Page images and extracted text
☆ ☆ ☆ ☆

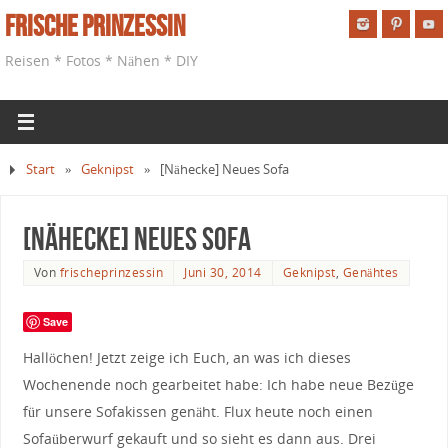
Frische Prinzessin
Reisen * Fotos * Nähen * DIY
Start
»
Geknipst
»
[Nähecke] Neues Sofa
[Nähecke] Neues Sofa
Von
frischeprinzessin
Juni 30, 2014
Geknipst
,
Genähtes
Save
Hallöchen! Jetzt zeige ich Euch, an was ich dieses
Wochenende noch gearbeitet habe: Ich habe neue Bezüge
für unsere Sofakissen genäht. Flux heute noch einen
Sofaüberwurf gekauft und so sieht es dann aus. Drei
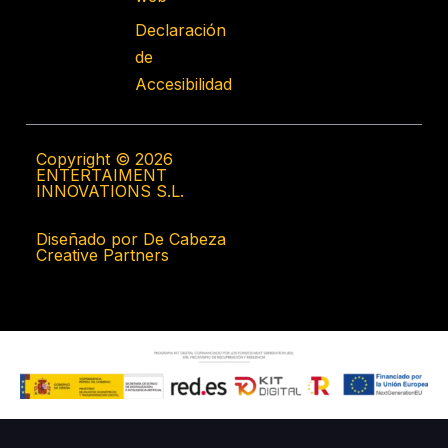
Declaración
de
Accesibilidad
Copyright © 2026
ENTERTAIMENT
INNOVATIONS S.L.
Diseñado por De Cabeza
Creative Partners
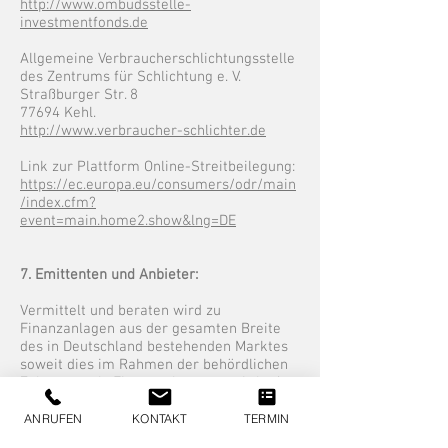
http://www.ombudsstelle-
investmentfonds.de
Allgemeine Verbraucherschlichtungsstelle
des Zentrums für Schlichtung e. V.
Straßburger Str. 8
77694 Kehl.
http://www.verbraucher-schlichter.de
Link zur Plattform Online-Streitbeilegung:
https://ec.europa.eu/consumers/odr/main
/index.cfm?
event=main.home2.show&lng=DE
7. Emittenten und Anbieter:
Vermittelt und beraten wird zu
Finanzanlagen aus der gesamten Breite
des in Deutschland bestehenden Marktes
soweit dies im Rahmen der behördlichen
Zulassung als Finanzanlagenvermittler/-
berater gem. § 34 f GewO zulässig ist.
ANRUFEN
KONTAKT
TERMIN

☆ ☆ ☆ ☆

Exercise instructions =>
Could you print all the entries exactly as they stand, with the pictures left out?

Answer section =>
Frische Prinzessin
Reisen * Fotos * Nähen * DIY
Start
»
Geknipst
»
[Nähecke] Neues Sofa
[Nähecke] Neues Sofa
Von
frischeprinzessin
Juni 30, 2014
Geknipst
,
Genähtes
Save
Hallöchen! Jetzt zeige ich Euch, an was ich dieses
Wochenende noch gearbeitet habe: Ich habe neue Bezüge
für unsere Sofakissen genäht. Flux heute noch einen
Sofaüberwurf gekauft und so sieht es dann aus. Drei
Declaración
de
Accesibilidad
Copyright © 2026
ENTERTAIMENT
INNOVATIONS S.L.
Diseñado por De Cabeza
Creative Partners
http://www.ombudsstelle-
investmentfonds.de
Allgemeine Verbraucherschlichtungsstelle
des Zentrums für Schlichtung e. V.
Straßburger Str. 8
77694 Kehl.
http://www.verbraucher-schlichter.de
Link zur Plattform Online-Streitbeilegung:
https://ec.europa.eu/consumers/odr/main
/index.cfm?
event=main.home2.show&lng=DE
7. Emittenten und Anbieter:
Vermittelt und beraten wird zu
Finanzanlagen aus der gesamten Breite
des in Deutschland bestehenden Marktes
soweit dies im Rahmen der behördlichen
Zulassung als Finanzanlagenvermittler/-
berater gem. § 34 f GewO zulässig ist.
ANRUFEN
KONTAKT
TERMIN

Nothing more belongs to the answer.